O resultado foi a implosão. A fusão foi suspensa. E com ela, o projeto de fortalecimento regional. A decisão nacional teve efeito de dominó: tirou o chão da articulação em Mato Grosso, deixou lideranças sem abrigo e paralisou um grupo que apostava na união para sair da margem e entrar no jogo majoritário.
A situação reacende uma pergunta incômoda: será que o PSDB tem, hoje, esse cacife todo para impor regras? Em meio à luta pela própria sobrevivência, parecia mais lógico ceder para seguir respirando. Em vez disso, o partido freou um movimento que poderia oxigenar sua base, especialmente nos estados.
Para o grupo liderado por Russi, a frustração é evidente. A união entre PSDB e Podemos serviria de alicerce para uma chapa robusta na Assembleia, na Câmara Federal e até mesmo para disputas ao Senado ou governo. Agora, tudo volta ao ponto de partida.

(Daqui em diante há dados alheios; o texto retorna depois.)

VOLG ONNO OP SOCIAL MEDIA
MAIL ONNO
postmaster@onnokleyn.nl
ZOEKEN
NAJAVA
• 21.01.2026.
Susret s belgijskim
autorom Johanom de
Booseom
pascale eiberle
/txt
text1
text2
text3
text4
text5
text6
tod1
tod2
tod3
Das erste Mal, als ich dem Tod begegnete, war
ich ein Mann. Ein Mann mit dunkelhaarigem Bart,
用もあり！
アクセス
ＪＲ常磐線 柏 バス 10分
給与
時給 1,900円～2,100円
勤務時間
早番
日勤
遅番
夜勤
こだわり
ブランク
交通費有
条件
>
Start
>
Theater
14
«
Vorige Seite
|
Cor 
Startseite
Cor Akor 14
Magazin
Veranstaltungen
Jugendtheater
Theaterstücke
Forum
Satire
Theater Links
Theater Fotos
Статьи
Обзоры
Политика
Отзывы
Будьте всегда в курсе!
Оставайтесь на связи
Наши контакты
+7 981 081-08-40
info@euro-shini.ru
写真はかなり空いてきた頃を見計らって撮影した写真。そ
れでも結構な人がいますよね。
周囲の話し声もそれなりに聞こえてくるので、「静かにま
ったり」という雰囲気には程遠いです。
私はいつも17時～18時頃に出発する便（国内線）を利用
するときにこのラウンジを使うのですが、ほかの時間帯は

As lideranças envolvidas terão que decidir se abandonam o projeto ou tentam reinventá-lo sob outras bandeiras. Há a possibilidade de rearticular uma frente, mesmo sem fusão formal — mas isso exigirá diálogo, tempo e disposição. E o tempo corre.
Além disso, a perda de impulso pode custar capital político a Max Russi. Sua imagem estava vinculada à liderança desse movimento. Com a derrocada, adversários tendem a explorar o revés como sinal de fragilidade ou de isolamento.
O episódio também deixa um espaço político vago em Mato Grosso. Uma frente de centro, moderada e com densidade eleitoral, teria espaço no atual cenário. A desistência da fusão deixa esse vácuo aberto — e pronto para ser ocupado.
A suspensão foi mais do que um recuo tático. Foi um balde de água fria que, para Mato Grosso, congela planos, desmobiliza bases e lança incertezas sobre o futuro de um projeto que parecia ganhar corpo. O tabuleiro foi virado. Resta saber: quem vai recolher as peças? E quem conseguirá colocá-las de volta no jogo antes de 2026?